(news & commentary)
For the first half of the year, mirrorless camera systems have showed a bit of growth over last year versus another decline in DSLR shipments year-to-year:
While that’s certainly good news, mirrorless is basically trending where it’s been for the last two years, while the Canon/Nikon DSLR dominance is slowly coming downward. While I was off for the month, apparently a few blogs picked up on the mirrorless gain and proclaimed a victor. It’s not as simple as that, though.
In this particular period, consider this:
- 3 new DSLRs: Canon Rebel/Kiss TS/X70, Nikon D4s and D3300
- 7 new mirrorless cameras: Fujifilm X-T1, Nikon S2, J4, V3, Olympus E-M10, Sony A7s, A5000, and A6000
Since shipments tend to occur significantly prior to announce/launch, we probably should include the Nikon D810 in the DSLR category and the Pentax Q-S1 in the mirrorless category for the first half of the year. It’s also possible that Olympus E-PL7’s and a few other mirrorless could be in the late first half 2014 shipments. Basically, more new mirrorless cameras appeared, so the shipments should be higher.
I think the CIPA numbers are showing a secondary factor: staleness. Two of the three DSLRs shipped during this time period were iterative updates of cameras whose previous generations are still in stock and competing with them. The other DSLR was a low volume professional DSLR that didn’t add much to the one it replaced.
Meanwhile, in the mirrorless category, we had the two leaders, Sony and Nikon, produce new generations of their products with some interesting and significant changes, plus upstarts Fujifilm and Olympus lobbing in very interesting cameras that pretty directly compete with those low-end DSLRs that have gotten stale. Simply put, there was a lot more than simple iteration going on in the mirrorless world in the first half of the year, while the DSLR world was mostly just very modest generation iteration. I wouldn’t expect the DSLR sales to be pushing higher based upon what new products came into the market. On the other hand, I can see how that would happen with the mirrorless products, especially since we have more “eagerness” there to propel those companies. In particular, Sony seems to be highly optimistic about their mirrorless cameras at the moment, and it’s possible that they are overproducing them to demand. Or that demand is up because the products are so good.

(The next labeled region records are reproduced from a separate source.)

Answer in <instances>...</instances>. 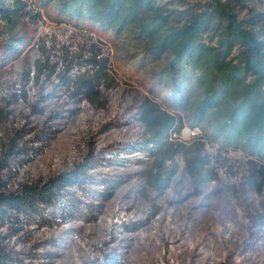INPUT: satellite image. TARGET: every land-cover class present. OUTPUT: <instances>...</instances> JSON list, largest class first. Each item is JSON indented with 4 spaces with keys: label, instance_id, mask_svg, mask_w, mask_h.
Returning a JSON list of instances; mask_svg holds the SVG:
<instances>
[{
    "label": "rangeland",
    "instance_id": "rangeland-1",
    "mask_svg": "<svg viewBox=\"0 0 264 264\" xmlns=\"http://www.w3.org/2000/svg\"><path fill=\"white\" fill-rule=\"evenodd\" d=\"M41 1L28 2L30 7L40 10ZM207 1L158 0L170 7L202 6ZM256 7L264 10L263 5ZM39 27L37 42L0 71V114L6 115L0 122V158L4 146L12 138L18 140V136L21 144L26 142L27 146L41 145L44 141L49 144L33 161L13 167L12 173L16 174L7 178L9 185L16 188L21 182L45 180L71 170L85 159L90 147L112 143L115 147L105 151L104 159L90 172L96 178L122 176L126 180L101 212L97 202L91 203L92 196L87 195L95 191H79L87 202L83 204L94 214L92 218L76 216L67 223L32 228L5 227L2 232L6 247L17 252L26 264H95L101 260L104 241L109 239L115 245H127L120 248L126 249L122 264H224L237 252L243 256L235 255L233 264H264V248L252 247L251 253L240 252L245 249L243 239L254 214L248 217L242 204L248 203L245 210L252 206L261 209L264 190L258 194L248 189L246 176L252 163L239 153L227 157L217 152L216 141H212L214 145L207 144L212 158L202 170L206 178L200 193H192L182 154L167 159L161 168L169 173L177 167L171 185L161 190L154 183L161 157L155 145L148 141L149 129L138 118L139 104L133 103L154 82L164 80L162 72L168 55L152 54L135 30L115 34L96 28L92 32L49 16L41 19ZM93 47L108 50L110 63L95 78L94 85H101L90 98L83 96L86 89L76 96L70 93L74 85H68L61 73L48 76L47 70L40 71L46 55L52 54L55 59L64 54L69 59L68 49L87 54ZM76 69L71 70L73 74ZM87 71L91 75L95 72L92 67ZM171 86L166 84L163 88L166 91ZM182 86V92L191 91L197 101L200 99L195 81L184 82ZM182 116L180 139L187 141L192 150L196 141L208 134V129L197 123L192 113ZM127 118L129 121H125ZM194 127L200 128L196 135L191 133ZM45 134L49 137L42 141ZM215 138L211 135L209 139ZM212 171L218 172L222 179H213ZM122 202L124 209L113 216L114 208ZM121 214L125 222H144L131 232L120 225L123 233L117 236L113 222ZM225 224H230V228L224 231ZM263 231L264 226H259L254 232L258 236Z\"/></svg>",
    "mask_w": 264,
    "mask_h": 264
},
{
    "label": "trees",
    "instance_id": "trees-1",
    "mask_svg": "<svg viewBox=\"0 0 264 264\" xmlns=\"http://www.w3.org/2000/svg\"><path fill=\"white\" fill-rule=\"evenodd\" d=\"M28 1L0 0V36L4 32V37L0 38V71L37 42L39 23L45 16L77 28L92 29V32L96 28L115 34L135 30L152 54L169 57L162 72L164 80L154 82L147 93L133 103L139 104L138 118L149 129L148 141L155 145L161 157L154 176L156 187L165 190L171 185L177 167L169 173L161 168L167 159L182 154L192 193H200L201 183L206 178L202 170L212 158L207 144L214 145L212 141H216L217 152L227 157L239 153L237 155L252 163L246 176L248 189L258 194L263 192L264 10L256 5L264 6V0H208L202 6L187 7H170L158 0H42L40 10L30 7ZM52 7L55 8L53 12L50 11ZM68 52L69 59L64 54L55 59L52 54L46 55L40 71L47 70L48 76L61 73L68 85H74L70 93L76 96L86 89L83 96L90 98L99 91L101 84L94 85V81L110 63L109 51L93 47L87 54L83 50L68 49ZM75 67L78 77L71 71ZM89 67L94 68L93 75L87 71ZM193 81L200 89L198 101L191 91L182 92L183 83ZM166 84L173 86L165 91L163 85ZM189 112L197 123H203L208 129L207 135L202 130L203 138L196 141L192 150L187 141L180 139L184 126L182 115ZM5 118L1 113L0 122ZM175 132L178 136L173 137ZM211 135H215V140L209 139ZM48 137L45 134L41 140ZM20 141L19 136L18 140L12 138L4 146L0 158V264H26L17 252L6 247L2 232L5 227L28 225L32 228L47 223H67L76 216L92 218L94 214L83 204L87 202L79 191H95L87 195L92 196L91 203L97 202L101 212L121 182L126 180L122 176L96 178V174L90 172L104 159V152L115 147L112 143L90 147L85 159L71 170L45 180L21 182L12 188L8 179L16 174L12 173L13 167L33 161V157L49 144L44 141L41 145L27 146ZM254 156L263 160L257 161ZM211 176L222 179L218 172L212 171ZM101 183L104 185L99 188ZM123 205L122 202L114 208L113 216L124 209ZM242 205L248 217L254 212L243 239L245 249L240 251L245 254L251 253L252 247L264 248V231L258 236L254 232L256 227L264 226V203L258 210L253 206L245 210L246 202ZM142 222L144 220L125 222L121 214L114 220L113 227L118 236L123 233L120 225L131 232ZM224 227L225 231L230 224ZM122 247L127 245L105 240L101 260L95 264H122L126 252V249L120 250ZM235 255L243 256L239 252ZM235 255L224 264H233Z\"/></svg>",
    "mask_w": 264,
    "mask_h": 264
},
{
    "label": "built area",
    "instance_id": "built-area-1",
    "mask_svg": "<svg viewBox=\"0 0 264 264\" xmlns=\"http://www.w3.org/2000/svg\"><path fill=\"white\" fill-rule=\"evenodd\" d=\"M193 130H191V133L193 134V135H196V134H198L199 132H200V128L199 127H194V128H192ZM174 134H176L177 135V133L175 132Z\"/></svg>",
    "mask_w": 264,
    "mask_h": 264
}]
</instances>
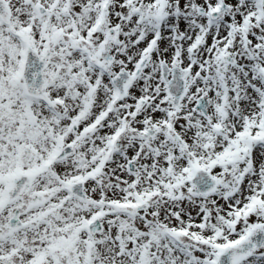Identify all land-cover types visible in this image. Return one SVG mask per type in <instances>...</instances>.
I'll list each match as a JSON object with an SVG mask.
<instances>
[{
  "label": "snow or ice",
  "instance_id": "obj_1",
  "mask_svg": "<svg viewBox=\"0 0 264 264\" xmlns=\"http://www.w3.org/2000/svg\"><path fill=\"white\" fill-rule=\"evenodd\" d=\"M0 264H264V0H0Z\"/></svg>",
  "mask_w": 264,
  "mask_h": 264
}]
</instances>
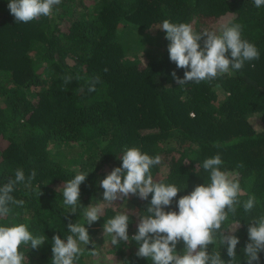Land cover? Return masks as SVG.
Wrapping results in <instances>:
<instances>
[{
    "label": "trees",
    "instance_id": "obj_1",
    "mask_svg": "<svg viewBox=\"0 0 264 264\" xmlns=\"http://www.w3.org/2000/svg\"><path fill=\"white\" fill-rule=\"evenodd\" d=\"M8 3L0 0V186L14 180L17 169L26 180L11 193L23 205H10L0 226L23 223L46 237L37 249L20 246L24 264H51L52 237L66 239L69 221L86 223L82 207L102 208L96 222L85 224L92 242L98 236L108 241L103 225L121 212L129 213V237L136 233L151 194L107 204L99 184L132 147L161 156L150 169L153 179L182 190L165 211H178L181 196L208 182L203 161L220 155L221 170L239 180V199H256L250 212L240 206L222 226L231 230L240 220L236 264H246L248 224L264 216V6L254 0H61L51 16L21 23ZM226 17L242 25V38L257 47L259 59L211 81L179 86L171 73L183 78L185 70L169 59L162 22L190 23L200 32ZM250 116L258 119L256 128ZM78 172H89L80 185L82 207L67 213L63 183ZM80 247L74 264H94L103 254L102 246L96 245V256L92 243ZM119 247L124 264H152L136 256V242ZM183 247L180 241L177 252ZM218 250L227 264V246L217 238L208 251ZM258 255L264 264V251Z\"/></svg>",
    "mask_w": 264,
    "mask_h": 264
},
{
    "label": "clouds",
    "instance_id": "obj_2",
    "mask_svg": "<svg viewBox=\"0 0 264 264\" xmlns=\"http://www.w3.org/2000/svg\"><path fill=\"white\" fill-rule=\"evenodd\" d=\"M60 3L61 0H9L8 8L15 22L28 23L41 16H51L54 7ZM254 6H264V0H254ZM159 29L169 41L167 50L170 61L177 68L185 70L183 78L177 77L175 71L171 73L179 86L189 82L198 84L211 81L219 75L230 74V69L241 70L247 61L259 59L257 47L242 38L240 24L226 22L217 30L196 32L190 23H172L165 19ZM227 53H230V58ZM71 80L69 76L65 83ZM97 82L98 77L91 80L88 88L90 92L96 90ZM119 159L121 165L114 167L99 181L103 189L102 202L113 204L117 200H127L130 195L148 200L151 194V199L143 212L145 214H138L137 231L131 237L128 235V212L117 213L104 223L103 231L110 236L112 246L119 247L122 242H136V256L151 260L152 264H226L219 250L208 251V246L216 245L218 238L220 247L227 246V256L231 258L227 264H236L235 249L239 238L234 233L240 226V220L234 221L235 227L231 230L222 226L229 220L230 214L236 215L238 207L242 206L245 213L250 212L256 199H239V180L221 170L223 161L220 155L203 161L202 167L208 173V182L181 196L176 201L178 211L164 209L173 203L182 190L175 184L155 181L150 171L153 166L161 163V156L152 157L132 147L126 149ZM88 173L78 172L74 178L63 183V203L69 207L67 213L75 214L77 208L82 207L79 203L80 185ZM35 176L36 172L32 170L27 182L30 184ZM25 180L24 171L17 169L15 179L0 186V217L9 215L10 205H23V200H16L11 193L15 184ZM82 208L86 223L69 221L67 230L70 234L66 239H61L59 235L52 237L51 264H74L83 251L81 244L87 246L92 243L90 253L98 255L85 224L90 226L96 222L102 208L100 205ZM247 235L248 242L243 249L246 264H258V254L264 251V216L249 222ZM45 241V235L34 236L23 223L0 226V264H24L25 254L19 250L20 246L37 249ZM180 241H183L184 247L177 252L176 246Z\"/></svg>",
    "mask_w": 264,
    "mask_h": 264
},
{
    "label": "rangeland",
    "instance_id": "obj_3",
    "mask_svg": "<svg viewBox=\"0 0 264 264\" xmlns=\"http://www.w3.org/2000/svg\"><path fill=\"white\" fill-rule=\"evenodd\" d=\"M229 20V17H226L225 19H222L218 21L214 26L213 30L216 29V25H221L223 23H226ZM249 121L251 122L252 126L254 128L258 125V119L250 116ZM108 239L107 242H102V239L100 236L94 238V242L97 246L103 247V254L100 256V258L94 257L93 262L94 264H124L123 256L124 250L122 251L120 247H114L110 244ZM122 247V246H121Z\"/></svg>",
    "mask_w": 264,
    "mask_h": 264
}]
</instances>
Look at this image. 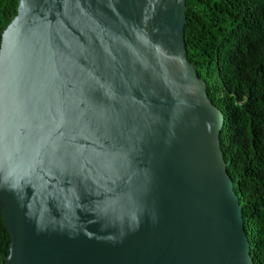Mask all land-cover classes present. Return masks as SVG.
Here are the masks:
<instances>
[{"label":"water","instance_id":"1","mask_svg":"<svg viewBox=\"0 0 264 264\" xmlns=\"http://www.w3.org/2000/svg\"><path fill=\"white\" fill-rule=\"evenodd\" d=\"M187 9L19 0L0 46L4 264H255Z\"/></svg>","mask_w":264,"mask_h":264},{"label":"trees","instance_id":"2","mask_svg":"<svg viewBox=\"0 0 264 264\" xmlns=\"http://www.w3.org/2000/svg\"><path fill=\"white\" fill-rule=\"evenodd\" d=\"M19 0H0L2 31ZM187 58L222 110L228 172L243 208L255 264H264V0H186ZM10 235L0 212V264Z\"/></svg>","mask_w":264,"mask_h":264}]
</instances>
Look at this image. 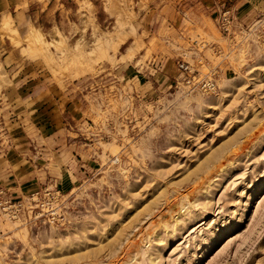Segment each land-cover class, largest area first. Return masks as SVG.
I'll return each mask as SVG.
<instances>
[{
  "label": "rangeland",
  "instance_id": "1",
  "mask_svg": "<svg viewBox=\"0 0 264 264\" xmlns=\"http://www.w3.org/2000/svg\"><path fill=\"white\" fill-rule=\"evenodd\" d=\"M0 181V264H264V0H0Z\"/></svg>",
  "mask_w": 264,
  "mask_h": 264
},
{
  "label": "built area",
  "instance_id": "2",
  "mask_svg": "<svg viewBox=\"0 0 264 264\" xmlns=\"http://www.w3.org/2000/svg\"><path fill=\"white\" fill-rule=\"evenodd\" d=\"M181 70L180 80L182 82H187L189 85L194 84L196 77H191L192 69L185 63L179 65ZM198 85H201L205 91H215L216 90V81L212 78H208L205 81L199 82ZM34 197V196H33ZM23 208L21 203H12L7 198V191L3 187L0 181V216H7L11 218H17Z\"/></svg>",
  "mask_w": 264,
  "mask_h": 264
},
{
  "label": "bare ground",
  "instance_id": "3",
  "mask_svg": "<svg viewBox=\"0 0 264 264\" xmlns=\"http://www.w3.org/2000/svg\"><path fill=\"white\" fill-rule=\"evenodd\" d=\"M86 3V5H88V7H90L91 9H94V5L90 2V1H86L85 2ZM89 17V16H88ZM5 22V21H4ZM6 22H7V20H6ZM32 32V31H31ZM57 32V31H56ZM33 36L30 38V39H33L35 42H36V44L37 45H39V46H47V44H50V42H48V41H46L44 38H43V36H44V34H43V32L40 30V29H38V28H34L33 29ZM56 35L58 36V34L56 33ZM27 39H28V41H27V43L29 42V38L27 37ZM58 39H59V37H58ZM56 40V41H54L53 40V42H52V44H54L55 46H57L58 47V45H57V42L59 41V40ZM33 40H31V41H33ZM30 41V42H31ZM33 41V42H34ZM30 42L28 43L29 45H30ZM32 44V43H31ZM35 45V44H34ZM32 46V45H31ZM54 47V46H53ZM34 48V47H33ZM32 48V49H33ZM42 49V48H41ZM50 49V48H49ZM56 49V48H55Z\"/></svg>",
  "mask_w": 264,
  "mask_h": 264
},
{
  "label": "crops",
  "instance_id": "4",
  "mask_svg": "<svg viewBox=\"0 0 264 264\" xmlns=\"http://www.w3.org/2000/svg\"><path fill=\"white\" fill-rule=\"evenodd\" d=\"M13 165H10L9 167H7L6 169H2L3 170V172H1V175H3L5 178H7L9 181L12 179V181H14L13 180V178H14V171L13 170H15L14 168L16 167V164H14V163H12ZM26 167H22V168H20V174H22V175H24V176H27V175H29L30 174V172H28V173H26ZM15 182V181H14ZM14 190V193H17V194H19V189L17 188V184H15L14 185V188H13ZM20 196V195H19Z\"/></svg>",
  "mask_w": 264,
  "mask_h": 264
}]
</instances>
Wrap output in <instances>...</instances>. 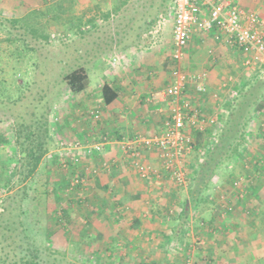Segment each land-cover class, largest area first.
<instances>
[{
    "label": "rangeland",
    "instance_id": "obj_1",
    "mask_svg": "<svg viewBox=\"0 0 264 264\" xmlns=\"http://www.w3.org/2000/svg\"><path fill=\"white\" fill-rule=\"evenodd\" d=\"M108 1L109 4L113 5L112 9L121 2L120 0ZM170 2L171 0L165 3L160 0L157 3L154 1V5L158 4L155 7L156 11H154L157 21L152 26L146 23L144 27H141L140 32L130 33V39L139 36L140 40H144L149 31L153 32L157 26L163 31L164 40L166 38L168 42L173 21ZM77 3L76 0H61V2L50 4L48 0H44V8L41 13H30L28 17L19 19L20 23L16 26L9 23L0 25V94L5 95L4 97L0 96L1 106L4 107L0 109L1 126L12 127L16 120L15 115L29 113L32 106L37 103L39 88H45L47 92H51L57 86L60 87L62 74L68 73L77 66H84L83 63H76L77 60L71 57L72 44L76 38L72 36L73 33L67 30L69 24L75 22L70 21V19L74 18L75 7L79 12H84L86 4L91 5L93 3L94 9L101 12L103 5L98 0H80ZM127 9L128 11L126 10L124 16L114 14L112 18L108 14L107 17H103L104 22L109 25V29L104 32L106 36H113L114 31L122 26L123 17L130 20L135 17V14L130 11L131 9L129 7ZM139 12L142 11L139 10ZM17 16L19 18L20 15ZM4 17L6 16L0 15V23L6 21V19H12L10 16ZM150 19L148 20L150 21ZM35 22L38 23V35L48 37L47 42L35 38L27 31L31 28L30 23L35 24ZM84 22L82 20L80 23L81 28H85ZM84 33H82V36L78 35L77 39H85ZM115 34L118 36L123 35L120 32H115ZM14 35L18 39L16 41L9 40ZM236 58L238 64L235 78L238 81L235 84L239 92L230 97V109L240 100H244L242 99V93L249 94L250 91H253V83L262 77L260 66H257L255 70L253 67L245 68L242 66L243 57L237 54ZM36 63L41 66L39 69L35 67ZM42 74L43 77H41ZM41 79L44 80L41 81ZM36 81H39L38 85L34 84ZM262 93L263 91L257 92V100L251 102L252 105L250 103V107L246 109L249 118L259 114L258 107L264 108ZM20 96L23 97L25 105L20 108L11 105L12 101ZM253 100L255 98L251 97L247 102ZM233 102L235 105H233ZM52 104L48 113L50 149L43 157L33 177L24 185L16 184V179L11 178L4 184L0 183V213L6 197L24 188L27 197L23 202V214L20 218L23 226L22 230L26 232L33 243L46 252L50 261H55L57 264H106L105 256H102L101 253L95 254L92 252L96 250L100 252L101 248H104V245L108 242L106 243V240L102 239L101 236L98 239L91 240V238H88V234L84 233V230L89 228L88 218L85 217L89 211L86 212L87 207H83L85 202L88 206L87 193L84 189L89 181V176L86 177L84 171L79 173L78 167L81 165L80 168L85 169L86 164L82 156L86 154L82 149L77 152L79 164L76 165L71 163L76 151L70 149V147L68 148L69 145L72 147L75 144H80L78 140L73 138L76 133L82 134L83 129H85V112L72 111L74 108V94L69 90L54 98ZM215 131V134L219 135L220 132ZM70 134L72 135L70 136ZM190 134L193 135L192 132ZM84 137L82 134L81 138ZM213 138L214 135L212 134L207 145L196 147L187 156L189 157L188 160L186 157L182 161L180 169L185 173L187 181H192L190 179L193 175L192 165L198 164V159H201L199 161L202 162L210 150L215 147L216 143L212 142ZM80 145L91 148L89 144ZM256 145L252 142L247 143L245 146L244 142H241L239 148L242 155L241 161L235 162L230 159L229 162L217 168L215 181L206 193L207 202L195 208L190 207L189 217L185 223L178 217L180 210L167 208L166 204L169 196H174L173 201L178 205H184L182 201L188 199V189L191 183L188 182L187 188H181L176 186L168 176L165 179H169L168 184L163 181V184L152 185L151 195L146 201L144 209L136 211L124 207V209L117 210L123 220V225L120 226V231L116 234L122 238L125 234L142 233V231L170 233V231L177 232V230H180L179 233L182 239L173 237V241L169 240L167 243L168 248L191 253L199 251L203 247L206 248L208 243L216 244L219 241V250L225 252L224 259L229 264H264V170L259 166L260 161L257 162L258 160H255L256 156H253L252 151H255L253 148H257ZM247 149L251 153L243 157V150L247 153ZM6 152H10V150ZM94 154L86 155L88 156L86 158L101 157L100 154ZM261 154L262 152L259 155L262 156ZM23 157H25V154ZM126 159L127 164L133 162V159ZM257 159L262 160L260 157H257ZM183 164L185 165L183 166ZM97 166V172H99L101 168L100 165ZM143 167L146 168V166ZM259 172L262 174H259ZM80 175H82V178ZM75 180H79V183L76 184ZM142 180L144 181V179ZM234 180H241V188H245V195L242 198H239L232 189ZM63 183L64 187L61 186ZM7 184L10 185L7 186ZM168 185L169 187H167ZM171 185H173V189H178L177 193L174 192ZM64 209L68 212L66 215H63L62 211ZM134 215L144 222L135 224L132 228L133 225L130 226L129 221H132ZM157 217H159L158 221L156 220ZM125 220L128 221L125 222ZM89 230L91 231L92 228ZM114 241L116 246L117 244L120 245H118L120 248L128 245L127 240L124 238ZM4 247L5 243L0 238V253L8 254V261L11 262L13 259L12 253H10L11 248L9 250ZM234 247L239 252L243 253L245 248L249 252H244L246 254L236 260L232 256ZM141 264H148V262L142 260Z\"/></svg>",
    "mask_w": 264,
    "mask_h": 264
},
{
    "label": "crops",
    "instance_id": "obj_2",
    "mask_svg": "<svg viewBox=\"0 0 264 264\" xmlns=\"http://www.w3.org/2000/svg\"><path fill=\"white\" fill-rule=\"evenodd\" d=\"M77 1L79 3L80 0ZM98 1H101L100 4L103 5L101 12L94 9L93 3L86 4L84 12H79L75 7L74 18L70 21H75L77 24L70 23L67 29L76 38L72 44L71 57L77 60L76 63H83L88 74L86 89L82 93L74 94L72 110L78 113L85 112L86 125L82 132L85 137L82 139V134L76 133L73 139L78 140L80 144L91 146L100 143L105 137L110 140V143L105 145L99 153L101 157L88 159L86 158L88 156L83 154L82 159L85 160L86 167L84 170L80 168L81 165L78 167L79 173L84 171V175L89 176L84 189L87 193L88 206L86 202L83 205L87 207L86 212L89 211L85 216L88 218L89 228L85 229L84 233L88 234L91 240L101 236L106 243L108 242L100 252L96 250L92 253H101L105 256L106 264H141L142 260L147 261L148 264H229L224 259L225 252L219 250V241L216 244L208 243L206 248L203 247L199 251L187 253L168 248L167 245L169 240L173 241V237L182 239L180 231H170V233L142 231V233L125 234L122 238L116 234L123 225V220L117 210L124 209V207L136 211L144 209L151 195L152 185L163 184V181L166 184L170 182L169 179L165 180L168 176L170 178V174L161 169L157 150H148L143 146L135 148L139 156L137 160L151 172L146 178H142L140 171L131 167L132 163L127 164L126 158L129 157L123 152L122 144L133 141L137 137L157 136L162 132L169 116L172 99L164 97L163 92L172 81L175 67L171 60L173 21L168 42L162 36L163 31L158 36V41L155 42L152 33L158 28L157 26L153 32L149 31L144 40H140L139 36L130 39V33L140 32L141 28L137 20L133 21L128 18H124L122 26L114 31L113 36H106L104 32L109 29V25L104 22L103 17H107L108 14L112 18L114 14L124 16L126 10L128 11L127 7L131 10L138 7L141 10L142 3L140 6L138 0H120L117 7L112 9L113 5L109 4L108 0ZM230 1L243 10L257 11L256 13L264 18V0ZM48 2L53 4L61 0H48ZM43 6L44 0H0V15L6 16L4 18L10 16L11 20H19L28 17L32 12L41 13ZM17 15H20L19 18ZM82 20L85 21V28L80 27ZM115 32L123 33V35L118 36ZM82 33L85 39H77V36H82ZM237 54L243 57V61L241 60L243 67H253L255 70L257 66H260L261 79L264 81L263 60L260 59L255 65L246 67L244 66L245 57L238 49L215 41L213 35L200 32L193 34L190 39L181 70L185 75H204L205 90L196 93L194 86H188L181 101L188 103L190 109L197 110L206 122L202 131L186 128V131L192 132L194 137V147L188 155L196 147L207 145L212 134L214 135L212 142H218L224 123L232 110L230 109V97L239 92L235 84L238 81L235 78L238 64ZM104 85H108L112 93L116 94V99L109 105L104 104L102 98ZM246 94L248 93H242L244 96ZM233 105H235L234 102ZM260 108L257 109L259 114L250 117L249 121L244 124L245 132L243 131L241 142H244L245 146L252 142L257 144V148H253L255 150L252 151L253 156H256L257 162L260 161L259 166L264 170V108ZM91 113H98L99 119L93 120ZM215 130L220 132L219 135L215 134ZM246 151L247 153L243 150V157L251 153L248 149ZM260 152L262 156L259 155ZM188 155L183 158V161ZM199 160L201 161L198 159L197 163H200ZM97 165L101 168L99 172H97ZM260 172L259 174H262ZM61 186L64 187V183ZM171 186L173 189V185ZM173 190L177 193L178 189ZM173 197L169 196L167 208L181 210L183 205H178L173 201ZM182 202L186 204V200ZM138 218L134 215L132 221H129L130 226L133 225L132 228L135 224L144 222ZM158 218H156L157 221ZM187 220L188 218L184 220V223ZM90 228H92L91 231ZM123 238L127 240L128 245L124 248L118 247L119 244L116 246L114 240ZM246 249L242 253L234 247L232 256L238 260V257L246 254L244 252H249Z\"/></svg>",
    "mask_w": 264,
    "mask_h": 264
},
{
    "label": "trees",
    "instance_id": "obj_3",
    "mask_svg": "<svg viewBox=\"0 0 264 264\" xmlns=\"http://www.w3.org/2000/svg\"><path fill=\"white\" fill-rule=\"evenodd\" d=\"M138 1L140 6L142 3V12H139L138 7H135L136 9L132 8L130 11L135 14L132 20H137L140 28L145 26L146 23L151 26L154 25L155 21H157L154 11H156L155 7L158 4L154 5L153 3L154 1L157 3L158 0ZM160 1L165 3L168 0ZM4 23L16 26L20 21L6 19L0 25H4ZM37 25L38 23L36 22L35 24L30 23L31 28L26 30L35 38H40L47 42L49 40L48 37L38 35L39 30ZM17 39L15 35L9 38L12 41H16ZM35 67L39 69L41 66L36 63ZM41 77H43V74ZM43 80L41 79V81ZM38 82L36 81L34 84L38 85ZM87 82V70L83 66H77L68 73L62 74L59 88L57 86L51 92H47L45 88H39L36 105H33L32 110L26 113V115H15L16 120L12 127L0 125V183L4 184L11 178L16 179V184L24 185L33 177L43 157L50 149L48 113L53 105V99L59 97L66 90H69L73 94L82 93L87 87ZM253 84V91H250L245 96L242 95V99L244 100H240V102H237L233 106L234 109L232 108L230 111L215 147L210 150L202 162L193 166V175L190 177L192 181L187 195L188 199L178 214V217L183 220L182 222L188 218L189 207L195 208L207 202L206 193L215 181L217 168L229 162L230 159L235 162L241 161L242 155L239 148L244 135V124L249 121L246 109L250 107L251 102L253 103L257 100V92L263 91L262 96H264V81L262 79L256 80ZM0 96L4 97L5 95L0 94ZM251 97H254L255 100L247 102ZM102 98L104 104L109 105L116 99V94L112 93L108 85H104L102 87ZM24 102L23 97L20 96L14 99L11 105L20 108L25 105ZM1 104L2 102L0 101V109L4 108ZM1 123L2 120H0ZM7 150H10V152L7 153ZM23 154H25V157H23ZM9 185L7 184V186ZM26 197V190L21 188L14 194L6 197L3 202L0 213V238L5 243L4 248H11L9 250L12 253L13 259L9 262V255L0 253V264H57L55 261H50L46 252L33 243L26 232L22 230L23 226L20 218L23 214L22 205ZM62 212L64 215L68 213L66 210Z\"/></svg>",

It’s always easier to analyze these things in retrospect, and pick out the real change that compelled the trend. I think it a little premature to say that mirrorless is going to overtake DSLRs. Even if that does happen—which I’ve been predicting will eventually happen due to the simple need to reduce complexity in products—on the current growth path Canon and Nikon have quite some time to prepare a response.
Overall, the camera industry is still being hit hard by decline. Outside the industry, everyone seems to get hung up on unit shipments/sales. But the real issue is much more simple: in 2012 the total CIPA-reported sales volume was well over 2t yen. In 2013 it was something like 1.7t yen. For the first half of 2014 it was down to just over 0.6t yen, and even applying a second half surge for Christmas sales, one might expect the total to be no more than about 1.5t yen. Yet there are the same number of players in the market as before, all chasing profits on those declining sales. Which means that, to keep your head above the water by the same amount, you need to shed costs. Canon and Nikon have done a good job of doing just that, actually increasing profits on declining volumes, which is a pretty tough thing to do. But you can’t do that forever, and it’s a bit like trying to control a tail spin. Eventually you need something to gain lift and control with and begin to recover lost altitude.
Mirrorless sales aren’t popping. They’re staying in a fairly narrow margin, better than last year, worse than the year before. That’s not enough lift, I fear. At least for the moment there won’t be a crash, though.